-- Problem to work on --
Render the lines of the records below as a numbered list, leaving out blank lines and the pictures.

-- Record excerpts --
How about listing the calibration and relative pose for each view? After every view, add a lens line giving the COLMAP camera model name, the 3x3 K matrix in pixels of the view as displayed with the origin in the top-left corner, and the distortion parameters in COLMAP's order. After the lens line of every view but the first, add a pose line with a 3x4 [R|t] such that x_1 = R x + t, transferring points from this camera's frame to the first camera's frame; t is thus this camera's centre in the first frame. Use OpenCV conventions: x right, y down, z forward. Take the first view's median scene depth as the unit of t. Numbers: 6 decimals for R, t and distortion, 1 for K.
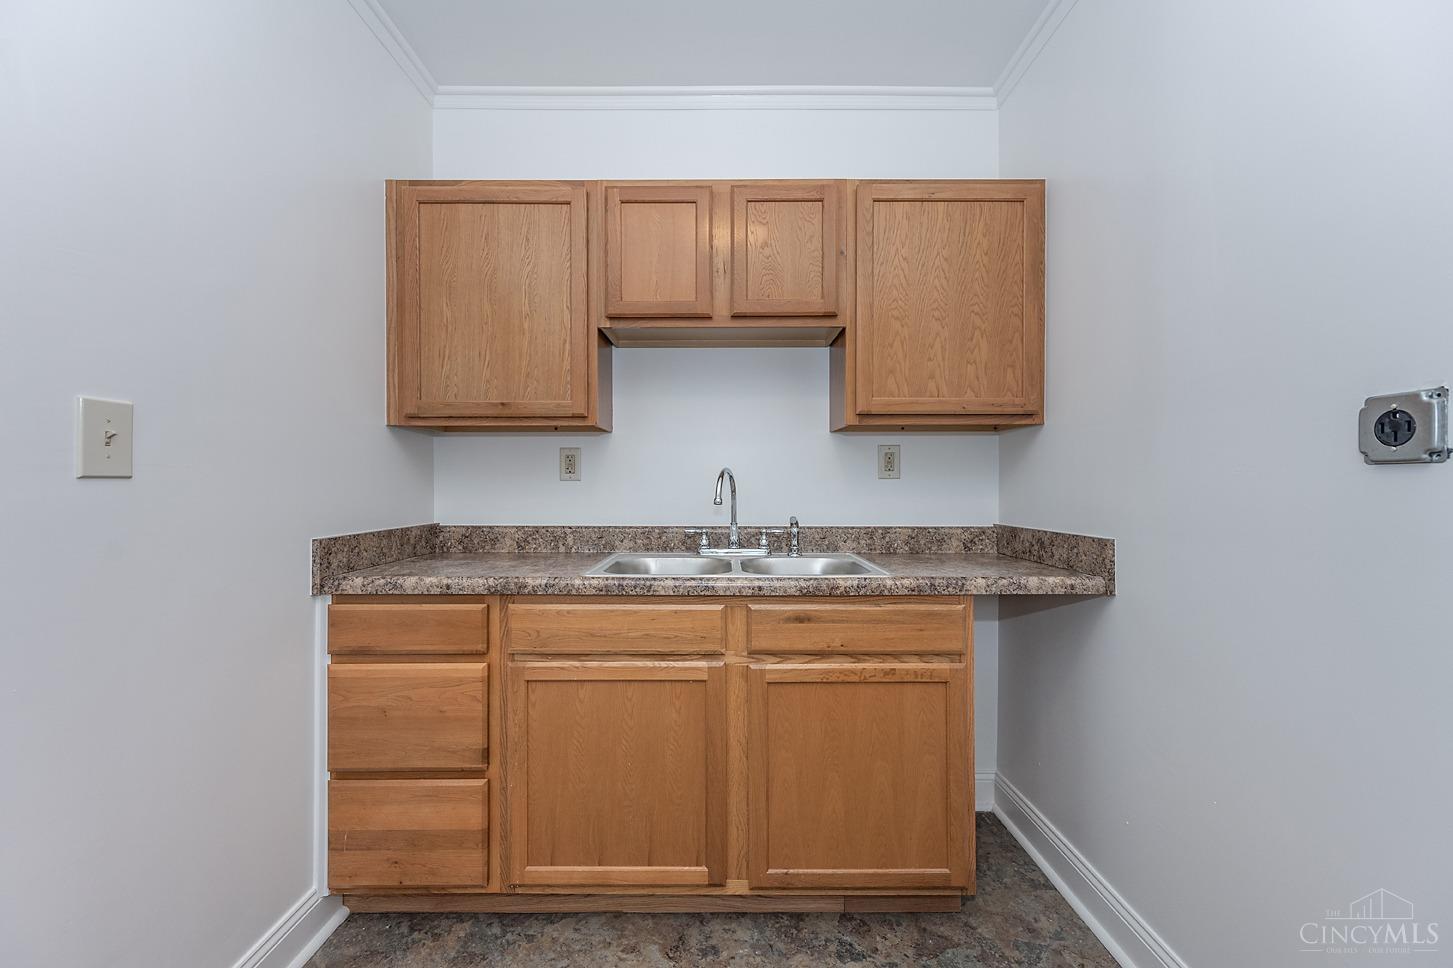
lens RADIAL K [[597.6, 0, 725.0], [0, 597.6, 482.3], [0, 0, 1]] dist [0.000864, -0.000090]
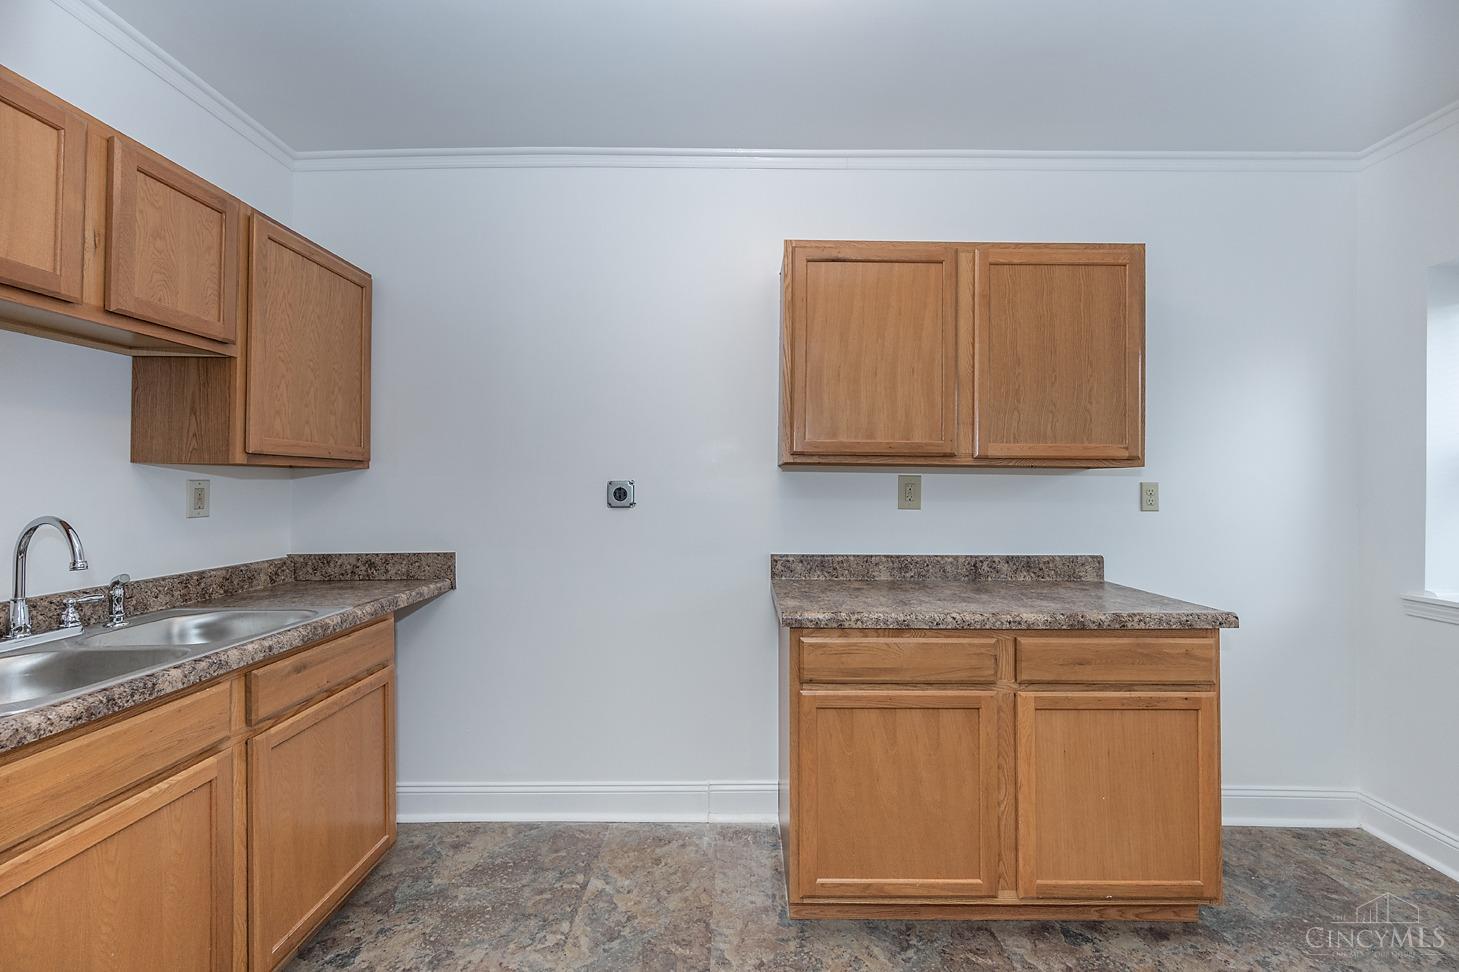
lens RADIAL K [[589.4, 0, 736.1], [0, 589.4, 479.1], [0, 0, 1]] dist [0.000440, -0.000200]
pose [[0.007508, 0.010051, 0.999921, -0.836384], [0.001545, 0.999948, -0.010063, -0.074143], [-0.999971, 0.001620, 0.007492, 0.263495]]
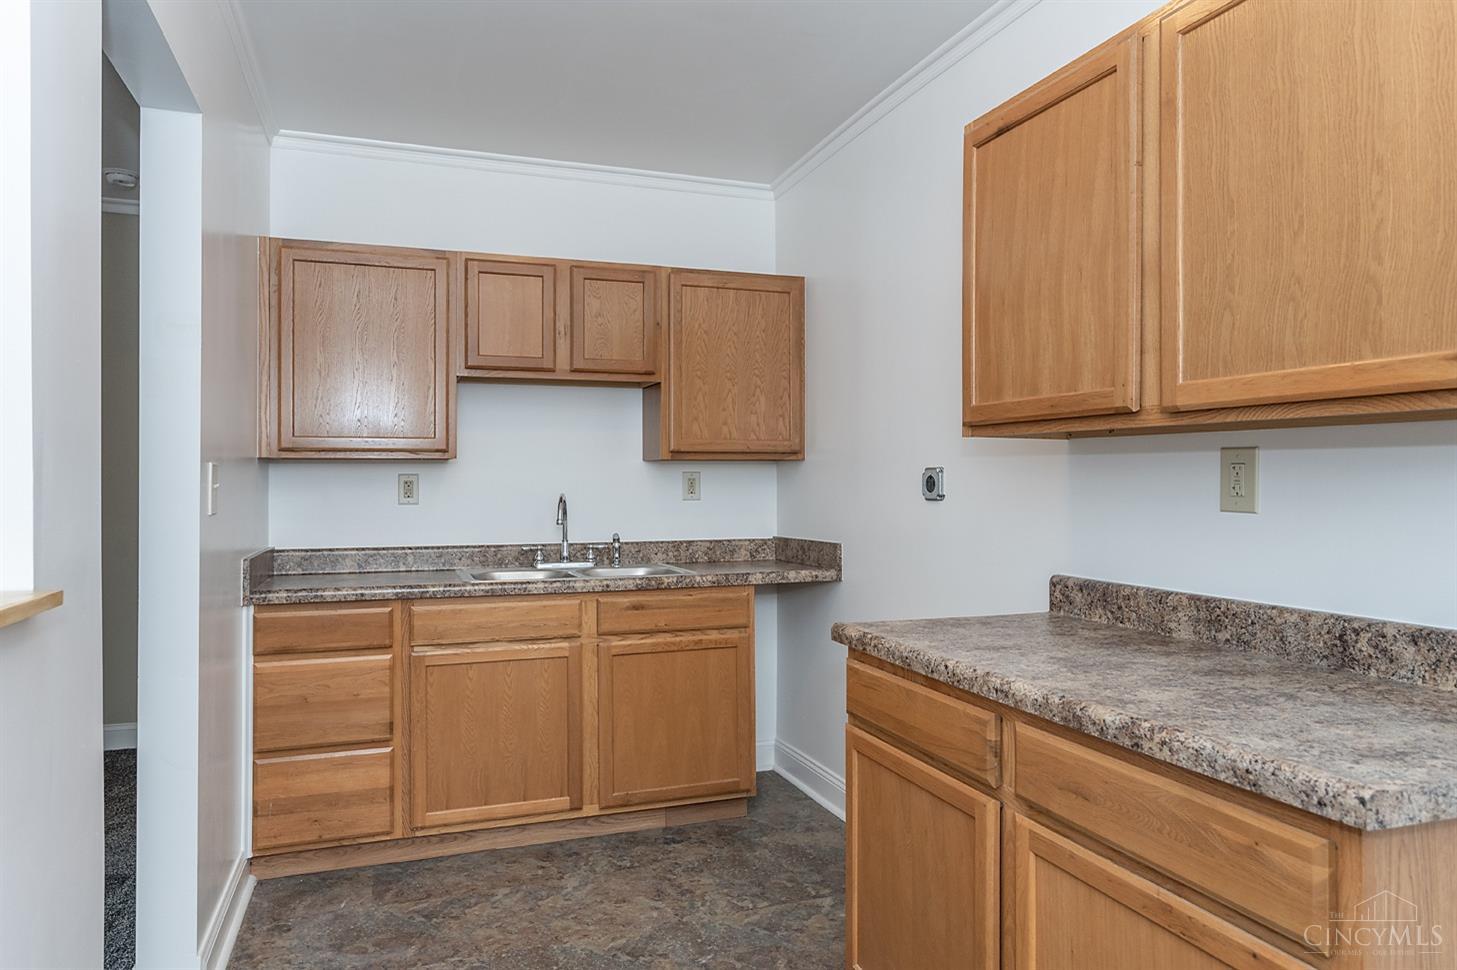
lens RADIAL K [[931.3, 0, 731.4], [0, 931.3, 474.1], [0, 0, 1]] dist [-0.005642, -0.001075]
pose [[0.941237, 0.000668, 0.337745, -0.384937], [0.003368, 0.999930, -0.011365, -0.051227], [-0.337729, 0.011835, 0.941169, -1.074540]]
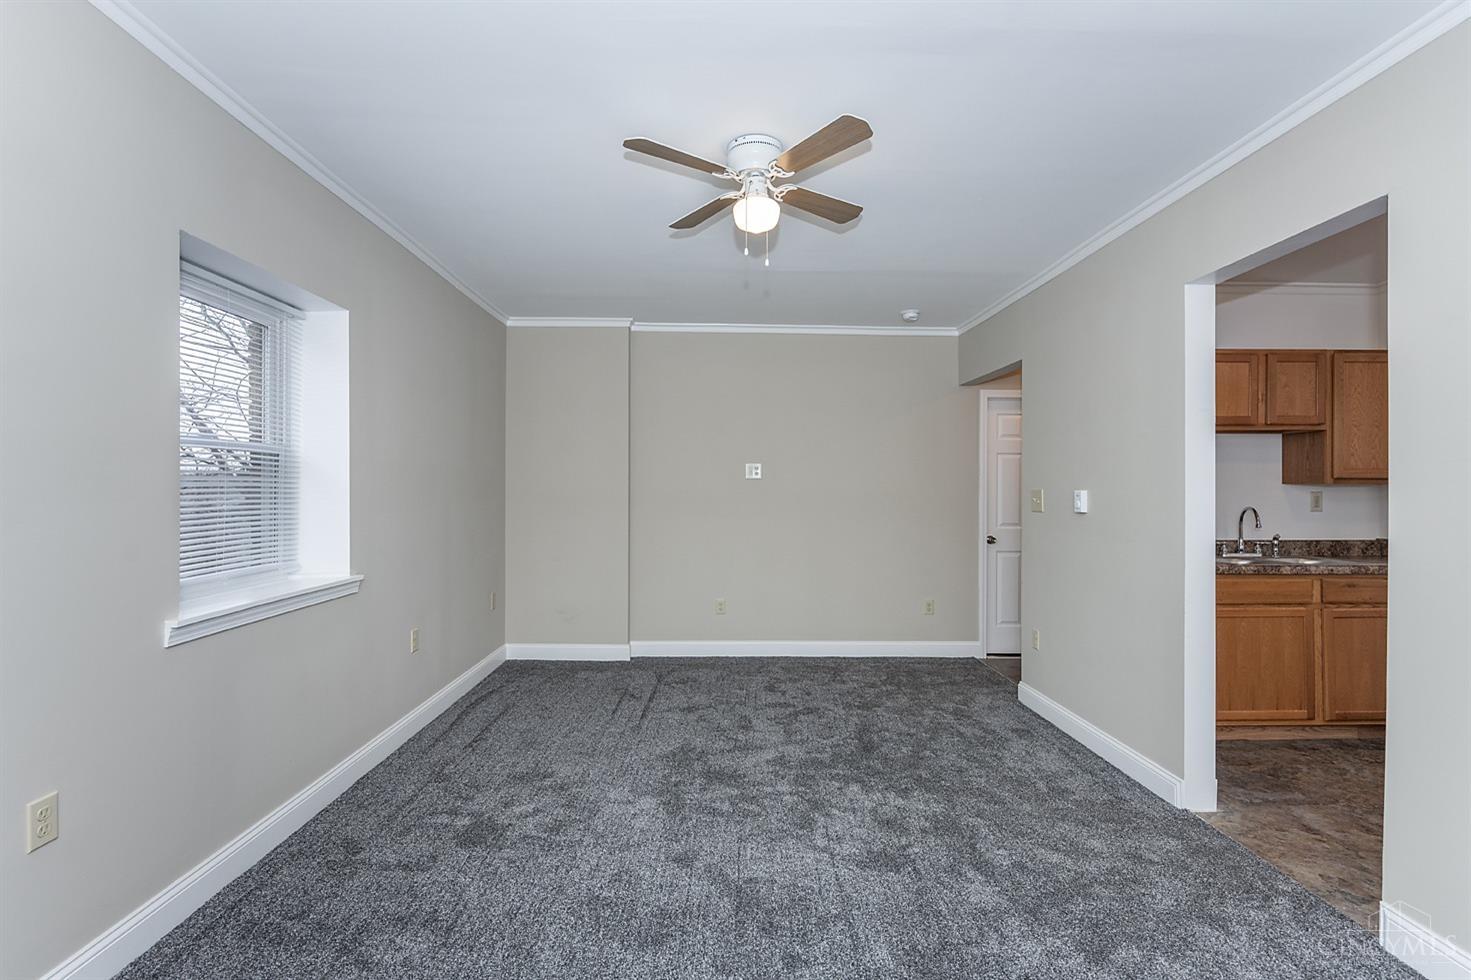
lens RADIAL K [[679.3, 0, 735.5], [0, 679.3, 490.0], [0, 0, 1]] dist [-0.001426, -0.000284]
pose [[0.999459, -0.001144, 0.032882, -1.981110], [0.001334, 0.999982, -0.005765, -0.081273], [-0.032875, 0.005806, 0.999443, -1.192877]]
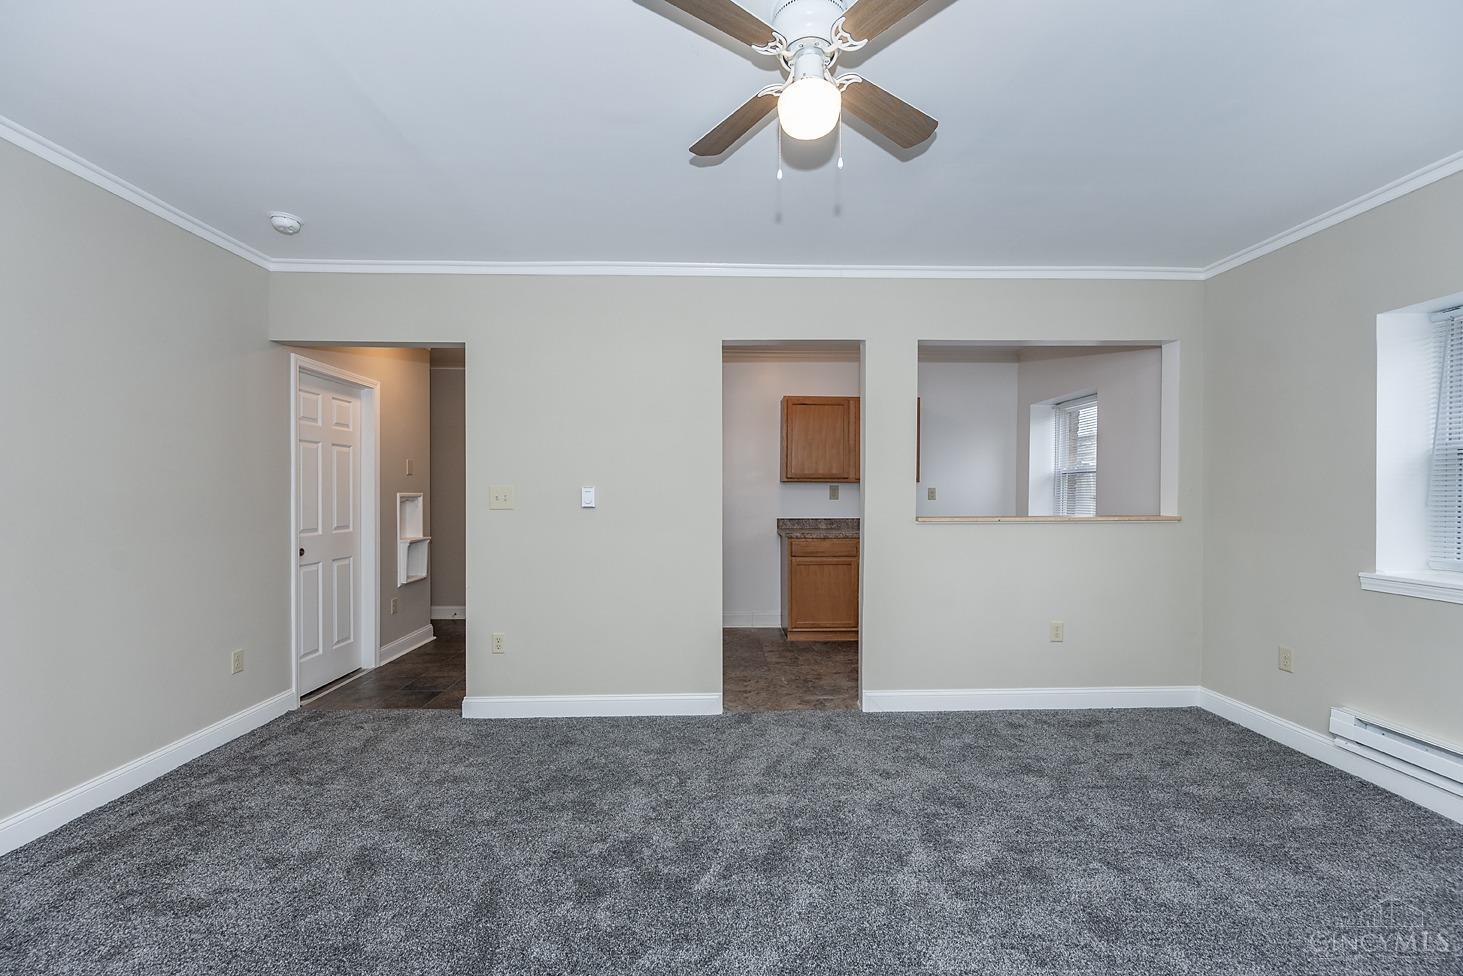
lens RADIAL K [[593.7, 0, 731.5], [0, 593.7, 488.0], [0, 0, 1]] dist [0.001238, -0.000083]
pose [[-0.021905, 0.000016, 0.999760, -2.969034], [0.005570, 0.999984, 0.000106, -0.085007], [-0.999745, 0.005571, -0.021905, 0.545789]]
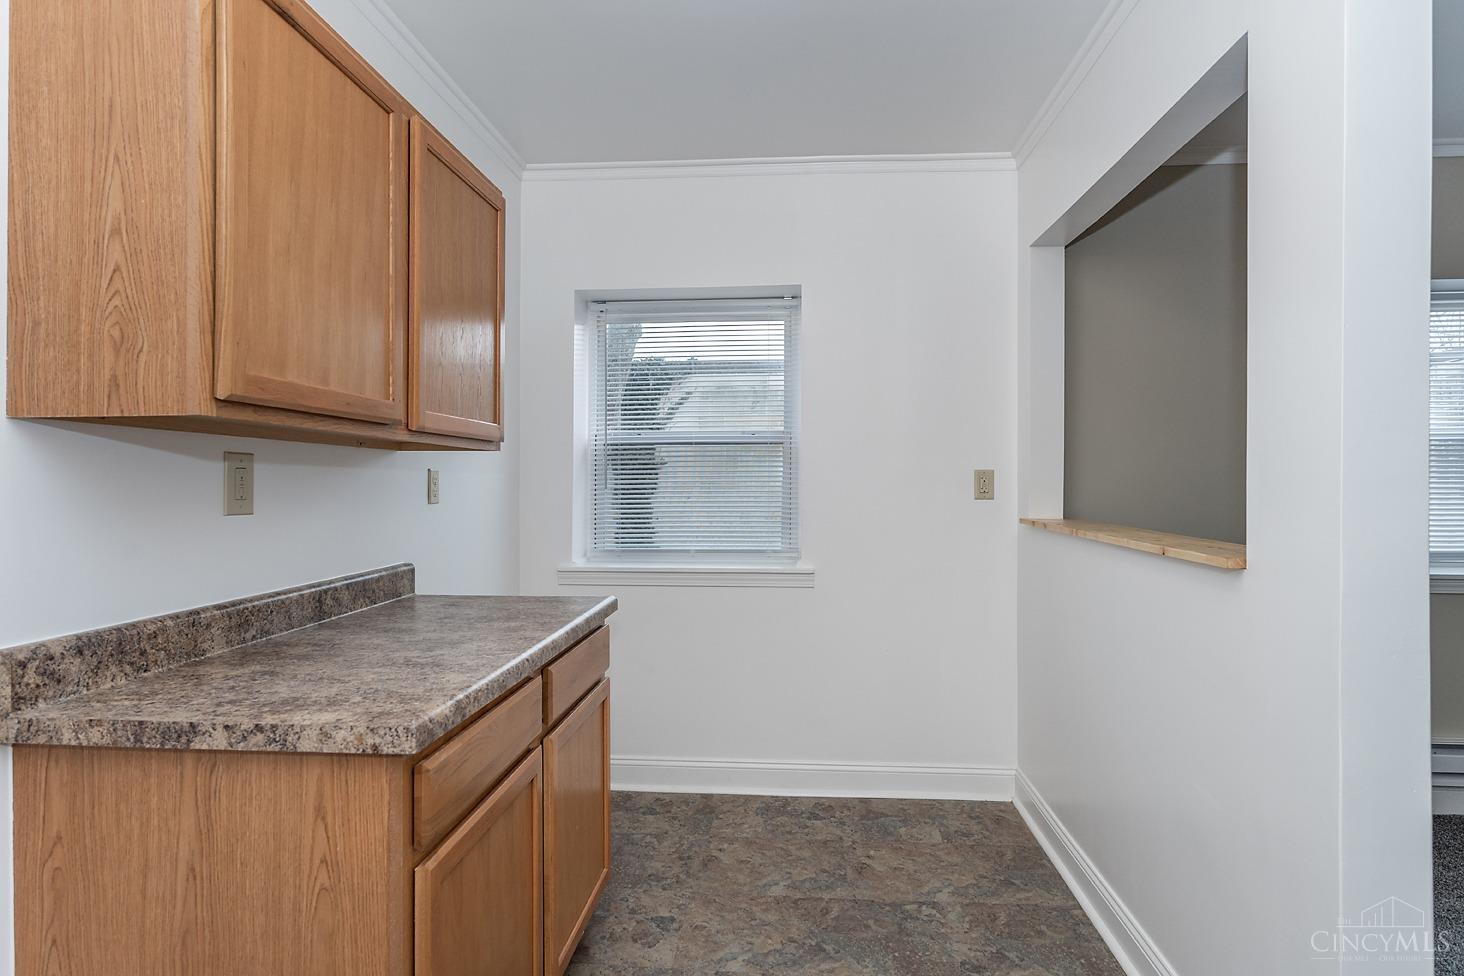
lens RADIAL K [[830.1, 0, 732.0], [0, 830.1, 488.0], [0, 0, 1]] dist [0.001274, -0.000254]
pose [[-0.996334, -0.005114, 0.085395, -0.118584], [-0.003803, 0.999872, 0.015510, -0.069890], [-0.085463, 0.015128, -0.996226, 0.904969]]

-- Result of this exercise --
1. How about listing the calibration and relative pose for each view? After every view, add a lens line giving the COLMAP camera model name, the 3x3 K matrix in pixels of the view as displayed with the origin in the top-left corner, and the distortion parameters in COLMAP's order. After the lens line of every view but the first, add a pose line with a 3x4 [R|t] such that x_1 = R x + t, transferring points from this camera's frame to the first camera's frame; t is thus this camera's centre in the first frame. Use OpenCV conventions: x right, y down, z forward. Take the first view's median scene depth as the unit of t. Numbers: 6 decimals for R, t and distortion, 1 for K.
2. lens RADIAL K [[597.6, 0, 725.0], [0, 597.6, 482.3], [0, 0, 1]] dist [0.000864, -0.000090]
3. lens RADIAL K [[589.4, 0, 736.1], [0, 589.4, 479.1], [0, 0, 1]] dist [0.000440, -0.000200]
4. pose [[0.007508, 0.010051, 0.999921, -0.836384], [0.001545, 0.999948, -0.010063, -0.074143], [-0.999971, 0.001620, 0.007492, 0.263495]]
5. lens RADIAL K [[931.3, 0, 731.4], [0, 931.3, 474.1], [0, 0, 1]] dist [-0.005642, -0.001075]
6. pose [[0.941237, 0.000668, 0.337745, -0.384937], [0.003368, 0.999930, -0.011365, -0.051227], [-0.337729, 0.011835, 0.941169, -1.074540]]
7. lens RADIAL K [[679.3, 0, 735.5], [0, 679.3, 490.0], [0, 0, 1]] dist [-0.001426, -0.000284]
8. pose [[0.999459, -0.001144, 0.032882, -1.981110], [0.001334, 0.999982, -0.005765, -0.081273], [-0.032875, 0.005806, 0.999443, -1.192877]]
9. lens RADIAL K [[593.7, 0, 731.5], [0, 593.7, 488.0], [0, 0, 1]] dist [0.001238, -0.000083]
10. pose [[-0.021905, 0.000016, 0.999760, -2.969034], [0.005570, 0.999984, 0.000106, -0.085007], [-0.999745, 0.005571, -0.021905, 0.545789]]
11. lens RADIAL K [[830.1, 0, 732.0], [0, 830.1, 488.0], [0, 0, 1]] dist [0.001274, -0.000254]
12. pose [[-0.996334, -0.005114, 0.085395, -0.118584], [-0.003803, 0.999872, 0.015510, -0.069890], [-0.085463, 0.015128, -0.996226, 0.904969]]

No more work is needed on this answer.